I'm going to need that inspiration. The last frame for the boat is a puzzler. I thought I had it figured out - what doublers went where - but before gluing anything, I looked at the plans again, you know, just to make sure. And now I'm not. There is one cryptic note that I cannot make any sense of and there is a reference to "slots" for intersecting pieces but the dimensions of those slots are not given. Complicating my confusion, the intersecting pieces are not slotted so I don't know exactly how these pieces interlock. I'll pose the question to John Welsford's Yahoo Group and seek knowledge and inspiration from those who have gone before.

Tuesday, January 17, 2012

Invisible Work

Mid-January. The new year is underway and, one day at a time, it seems to be flying by.

Yes, of course, work progresses but it is the 'invisible' sort of boat work.

The numerous small bits and pieces (eight reinforcements added to the side arms on four of seven frames) are necessary and contribute to the basic structure of the boat but the progress isn't noticeable.
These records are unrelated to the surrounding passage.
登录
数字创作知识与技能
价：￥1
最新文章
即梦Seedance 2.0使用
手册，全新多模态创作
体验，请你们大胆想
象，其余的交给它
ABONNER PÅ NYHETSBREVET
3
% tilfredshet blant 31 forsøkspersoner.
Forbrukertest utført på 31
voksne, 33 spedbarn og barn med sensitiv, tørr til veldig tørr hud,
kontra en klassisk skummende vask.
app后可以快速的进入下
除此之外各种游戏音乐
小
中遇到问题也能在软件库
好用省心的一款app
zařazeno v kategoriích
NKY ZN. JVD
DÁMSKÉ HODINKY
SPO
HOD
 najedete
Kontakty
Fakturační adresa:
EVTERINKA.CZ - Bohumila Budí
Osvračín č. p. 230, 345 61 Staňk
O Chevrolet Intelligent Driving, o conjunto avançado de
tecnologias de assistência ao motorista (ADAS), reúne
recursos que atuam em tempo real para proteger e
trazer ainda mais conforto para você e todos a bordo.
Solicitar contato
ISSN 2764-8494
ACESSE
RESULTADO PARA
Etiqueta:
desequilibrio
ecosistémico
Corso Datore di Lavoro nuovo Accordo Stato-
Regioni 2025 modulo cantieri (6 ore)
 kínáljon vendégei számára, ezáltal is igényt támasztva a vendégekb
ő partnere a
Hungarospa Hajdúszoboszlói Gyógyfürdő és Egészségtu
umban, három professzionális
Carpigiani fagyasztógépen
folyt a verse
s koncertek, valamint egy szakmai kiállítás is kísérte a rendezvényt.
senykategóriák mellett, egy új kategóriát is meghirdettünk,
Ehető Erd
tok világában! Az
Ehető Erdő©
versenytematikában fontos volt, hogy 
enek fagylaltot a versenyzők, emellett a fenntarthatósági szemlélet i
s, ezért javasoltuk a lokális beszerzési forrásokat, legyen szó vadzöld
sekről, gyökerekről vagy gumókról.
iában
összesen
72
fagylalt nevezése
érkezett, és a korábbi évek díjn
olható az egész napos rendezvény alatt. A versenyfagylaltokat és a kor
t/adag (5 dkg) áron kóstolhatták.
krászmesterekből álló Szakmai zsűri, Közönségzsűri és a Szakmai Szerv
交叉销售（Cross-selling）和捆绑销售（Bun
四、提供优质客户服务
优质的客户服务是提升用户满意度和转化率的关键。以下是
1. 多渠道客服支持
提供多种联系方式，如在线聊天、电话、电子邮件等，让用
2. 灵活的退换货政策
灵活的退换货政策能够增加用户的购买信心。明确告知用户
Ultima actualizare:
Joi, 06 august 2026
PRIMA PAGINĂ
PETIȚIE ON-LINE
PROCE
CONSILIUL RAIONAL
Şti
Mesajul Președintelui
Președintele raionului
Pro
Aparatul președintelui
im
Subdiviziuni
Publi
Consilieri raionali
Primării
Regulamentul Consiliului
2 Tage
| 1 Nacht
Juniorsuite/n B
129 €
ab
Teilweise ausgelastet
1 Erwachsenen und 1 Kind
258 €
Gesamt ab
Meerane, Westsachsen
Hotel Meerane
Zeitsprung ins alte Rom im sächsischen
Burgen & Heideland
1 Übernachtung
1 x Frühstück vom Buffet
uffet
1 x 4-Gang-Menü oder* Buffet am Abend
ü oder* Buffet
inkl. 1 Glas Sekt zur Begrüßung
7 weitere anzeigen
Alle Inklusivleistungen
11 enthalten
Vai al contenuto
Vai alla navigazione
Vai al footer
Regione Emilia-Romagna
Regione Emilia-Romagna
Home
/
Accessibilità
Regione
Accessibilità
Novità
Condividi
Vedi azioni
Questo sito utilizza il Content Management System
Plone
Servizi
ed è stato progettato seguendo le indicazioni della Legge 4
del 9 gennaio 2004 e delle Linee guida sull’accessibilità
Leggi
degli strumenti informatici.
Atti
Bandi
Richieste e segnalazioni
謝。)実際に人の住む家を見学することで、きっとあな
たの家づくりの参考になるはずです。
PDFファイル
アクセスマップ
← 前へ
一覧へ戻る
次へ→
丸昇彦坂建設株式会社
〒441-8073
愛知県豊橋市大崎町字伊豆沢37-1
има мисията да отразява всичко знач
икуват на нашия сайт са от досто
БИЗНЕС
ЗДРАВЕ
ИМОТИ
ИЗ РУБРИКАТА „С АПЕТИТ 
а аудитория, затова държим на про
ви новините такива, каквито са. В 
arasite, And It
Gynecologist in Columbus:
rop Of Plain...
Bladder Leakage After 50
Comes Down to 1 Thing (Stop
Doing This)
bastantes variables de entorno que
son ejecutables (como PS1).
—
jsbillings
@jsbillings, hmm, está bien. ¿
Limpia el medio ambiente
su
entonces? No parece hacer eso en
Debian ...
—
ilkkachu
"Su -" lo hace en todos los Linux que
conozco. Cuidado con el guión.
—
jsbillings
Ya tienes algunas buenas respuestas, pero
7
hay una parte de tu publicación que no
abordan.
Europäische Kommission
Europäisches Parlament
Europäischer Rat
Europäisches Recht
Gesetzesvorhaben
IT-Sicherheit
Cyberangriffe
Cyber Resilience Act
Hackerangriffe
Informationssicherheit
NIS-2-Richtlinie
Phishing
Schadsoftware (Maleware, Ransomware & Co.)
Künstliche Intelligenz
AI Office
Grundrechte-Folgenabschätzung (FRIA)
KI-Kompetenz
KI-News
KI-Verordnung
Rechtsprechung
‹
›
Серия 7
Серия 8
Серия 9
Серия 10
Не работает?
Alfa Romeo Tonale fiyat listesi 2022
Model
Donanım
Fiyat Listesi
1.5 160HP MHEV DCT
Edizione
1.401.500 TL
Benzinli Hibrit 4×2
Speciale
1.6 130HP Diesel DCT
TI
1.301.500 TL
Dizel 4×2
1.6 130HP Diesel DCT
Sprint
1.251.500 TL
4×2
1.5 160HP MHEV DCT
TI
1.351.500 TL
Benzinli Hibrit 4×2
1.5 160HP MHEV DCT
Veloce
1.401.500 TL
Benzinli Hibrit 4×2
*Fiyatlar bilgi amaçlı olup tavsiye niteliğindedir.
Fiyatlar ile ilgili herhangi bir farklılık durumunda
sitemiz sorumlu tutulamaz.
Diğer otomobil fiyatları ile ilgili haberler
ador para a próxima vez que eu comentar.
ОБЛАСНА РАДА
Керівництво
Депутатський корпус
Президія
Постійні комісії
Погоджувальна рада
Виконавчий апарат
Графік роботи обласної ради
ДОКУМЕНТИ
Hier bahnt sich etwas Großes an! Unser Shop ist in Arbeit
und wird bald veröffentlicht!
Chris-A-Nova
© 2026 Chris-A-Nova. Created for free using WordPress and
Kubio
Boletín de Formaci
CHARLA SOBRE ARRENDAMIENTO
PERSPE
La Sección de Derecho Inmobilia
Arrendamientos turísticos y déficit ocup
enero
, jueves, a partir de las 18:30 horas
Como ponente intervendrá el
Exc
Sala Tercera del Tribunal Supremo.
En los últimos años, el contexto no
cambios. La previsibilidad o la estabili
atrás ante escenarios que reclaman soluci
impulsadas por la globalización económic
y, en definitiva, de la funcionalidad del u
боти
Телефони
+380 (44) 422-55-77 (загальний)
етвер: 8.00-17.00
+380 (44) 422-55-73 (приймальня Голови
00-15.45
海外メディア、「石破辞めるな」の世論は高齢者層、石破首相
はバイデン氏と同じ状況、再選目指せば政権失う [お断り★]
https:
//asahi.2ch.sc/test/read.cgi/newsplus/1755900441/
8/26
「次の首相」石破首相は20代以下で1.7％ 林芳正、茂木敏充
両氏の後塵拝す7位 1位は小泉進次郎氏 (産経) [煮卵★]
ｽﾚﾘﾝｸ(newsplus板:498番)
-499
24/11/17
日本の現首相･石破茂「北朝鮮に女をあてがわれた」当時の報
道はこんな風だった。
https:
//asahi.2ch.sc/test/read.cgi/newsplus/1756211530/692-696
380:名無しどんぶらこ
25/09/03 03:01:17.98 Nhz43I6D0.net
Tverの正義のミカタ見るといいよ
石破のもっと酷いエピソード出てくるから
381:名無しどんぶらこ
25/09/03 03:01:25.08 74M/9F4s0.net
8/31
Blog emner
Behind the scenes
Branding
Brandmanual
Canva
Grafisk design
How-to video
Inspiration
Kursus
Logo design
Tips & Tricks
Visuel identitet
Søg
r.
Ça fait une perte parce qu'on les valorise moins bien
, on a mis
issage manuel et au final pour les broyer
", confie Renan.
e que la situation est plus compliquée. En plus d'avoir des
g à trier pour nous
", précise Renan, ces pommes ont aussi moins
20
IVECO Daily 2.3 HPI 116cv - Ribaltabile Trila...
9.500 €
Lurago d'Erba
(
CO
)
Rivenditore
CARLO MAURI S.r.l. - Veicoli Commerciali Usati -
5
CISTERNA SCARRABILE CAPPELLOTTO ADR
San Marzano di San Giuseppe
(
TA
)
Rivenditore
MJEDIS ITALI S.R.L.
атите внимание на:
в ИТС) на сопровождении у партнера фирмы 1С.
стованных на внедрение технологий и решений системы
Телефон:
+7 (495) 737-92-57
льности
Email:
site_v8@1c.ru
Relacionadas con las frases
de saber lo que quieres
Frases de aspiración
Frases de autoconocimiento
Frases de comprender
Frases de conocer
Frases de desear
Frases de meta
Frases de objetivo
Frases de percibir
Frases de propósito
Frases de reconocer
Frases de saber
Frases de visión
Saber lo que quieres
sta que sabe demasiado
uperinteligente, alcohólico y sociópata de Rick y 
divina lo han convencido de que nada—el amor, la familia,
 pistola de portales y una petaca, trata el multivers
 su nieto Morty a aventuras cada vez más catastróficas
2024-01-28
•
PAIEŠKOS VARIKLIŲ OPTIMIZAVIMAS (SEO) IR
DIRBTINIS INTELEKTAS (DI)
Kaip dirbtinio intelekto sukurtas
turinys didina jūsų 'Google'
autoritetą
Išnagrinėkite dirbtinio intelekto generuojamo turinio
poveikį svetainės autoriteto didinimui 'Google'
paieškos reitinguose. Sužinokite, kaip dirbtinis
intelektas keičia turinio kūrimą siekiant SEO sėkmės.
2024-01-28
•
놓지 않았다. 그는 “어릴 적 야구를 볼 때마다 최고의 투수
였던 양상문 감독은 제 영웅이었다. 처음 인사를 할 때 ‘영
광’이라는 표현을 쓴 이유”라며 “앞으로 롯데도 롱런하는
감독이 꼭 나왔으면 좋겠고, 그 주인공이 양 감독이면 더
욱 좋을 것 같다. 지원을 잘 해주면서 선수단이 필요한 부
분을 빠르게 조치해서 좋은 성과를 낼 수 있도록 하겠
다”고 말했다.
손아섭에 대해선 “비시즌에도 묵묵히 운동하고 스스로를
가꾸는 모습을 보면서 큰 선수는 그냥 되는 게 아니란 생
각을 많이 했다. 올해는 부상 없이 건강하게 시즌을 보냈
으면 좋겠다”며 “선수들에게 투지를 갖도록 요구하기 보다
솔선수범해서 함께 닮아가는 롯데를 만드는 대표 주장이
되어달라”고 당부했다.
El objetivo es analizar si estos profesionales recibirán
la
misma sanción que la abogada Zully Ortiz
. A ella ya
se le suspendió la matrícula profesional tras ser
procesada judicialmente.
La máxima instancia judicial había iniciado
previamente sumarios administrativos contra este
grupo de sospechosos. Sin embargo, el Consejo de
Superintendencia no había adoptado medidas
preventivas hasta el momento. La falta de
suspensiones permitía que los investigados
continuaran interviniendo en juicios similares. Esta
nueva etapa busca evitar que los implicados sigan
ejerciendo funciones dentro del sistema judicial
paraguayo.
Oh, I am aware of the progress - if those small bits and pieces aren't added now, assembly of the whole will be delayed later. But to the casual observer visiting the shop - none so far - this work would be invisible. I must remember I am building the foundation for the hull and be content with that knowledge.

An example of the invisible work in progress:

Yes, there is more work to do. Two more pieces will be added to each of eight side-arms and all will be trimmed and tidied up before I can declare them 'done.'

One day at a time.

Tuesday, January 10, 2012

This is Winter?

Yeah, I know, be careful what I ask for... But, seriously, mid-40° temperatures... in January... in central Michigan? I know, I know, be grateful for what it is and enjoy it while it lasts. I intend to do just that!

If the weather forecasts are correct this mild weather will come to an end on Thursday with colder temperatures and snow expected.

Actually, this mild weather has been great for working on the boat and updates to Progress Notes, Materials and The Shop pages have been posted.

Thursday, January 5, 2012

Another Christmas?

With deliveries by UPS and the Postal Service, today felt like another Christmas! And a run to the lumber yard for more plywood added to the festivities. See new posts on the Materials, Shop and Progress pages.

Today was a good day. Sunshine and warm (hey, 42° the first week of January in Central Michigan IS warm). Parts and supplies received. Progress on the frames.

I'm enjoying a glass of red wine while I wait for the lasagna to come out of the oven.

Life is good.

Sunday, January 1, 2012

A New Year - Reflections and Planning

The New Year… a time for reflection and planning. As I reflect on the past year - the first year of my retirement - I am struck by what a wonderful year it was. I traveled - many miles on the road moving from California to Michigan (visiting family and friends along the way); a couple road trips to Virginia and, of course, the Epic West Coast Road Trip. I re-launched my Goat Island Skiff, Karen Ann, and enjoyed sailing in Michigan, Oregon and Oklahoma. 2011 also marked the beginning of a new boat-building project (the whole point of this blog). So, 2011 was a full and wonderful year for me.

As for the New Year, I plan to complete and launch Gardens of Fenwick and begin my boat-camping adventures in selected settings. "Adventures" may be too strong but it suits me and my attitude about small boat sailing. My plan is to enjoy some extended (what? maybe, eventually, 2 -3 weeks at a time) boat camping in selected settings:

Maine Island Trail
Les Cheneaux Islands
Tip of the Mitt
Apostle Islands
Lake Superior's North Shore
San Juan Islands

And perhaps some of the group outings:

Texas 200
Florida 120
OBX 130

I don't expect to launch Gardens and immediately set off on a string of 3-week trips across the country.  What I hope to do is have the boat ready to take to Les Cheneaux Islands in July (the family sailing trip) and begin the adventures with a 1- or 2-night outing. One has to start somewhere.  

There is a lot to do to have Gardens ready for that first outing. There is no time like the beginning of a New Year to make such plans.